### Extracted information

+++++

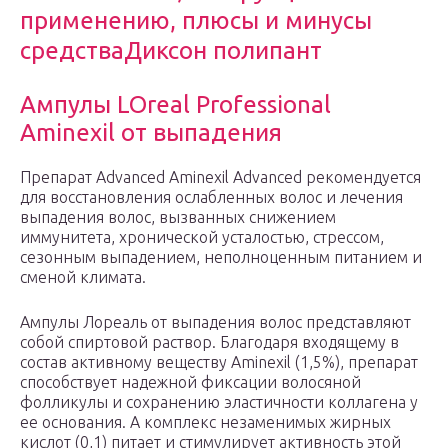
применению, плюсы и минусы
средстваДиксон полипант
Ампулы LOreal Professional
Aminexil от выпадения
Препарат Advanced Aminexil Advanced рекомендуется
для восстановления ослабленных волос и лечения
выпадения волос, вызванных снижением
иммунитета, хронической усталостью, стрессом,
сезонным выпадением, неполноценным питанием и
сменой климата.
Ампулы Лореаль от выпадения волос представляют
собой спиртовой раствор. Благодаря входящему в
состав активному веществу Aminexil (1,5%), препарат
способствует надежной фиксации волосяной
фолликулы и сохранению эластичности коллагена у
ее основания. А комплекс незаменимых жирных
кислот (0,1) питает и стимулирует активность этой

+++++

### Exercise
I need every line of the material that includes "Ампулы", so please copy them out.

### Exercise response
Ампулы LOreal Professional
Ампулы Лореаль от выпадения волос представляют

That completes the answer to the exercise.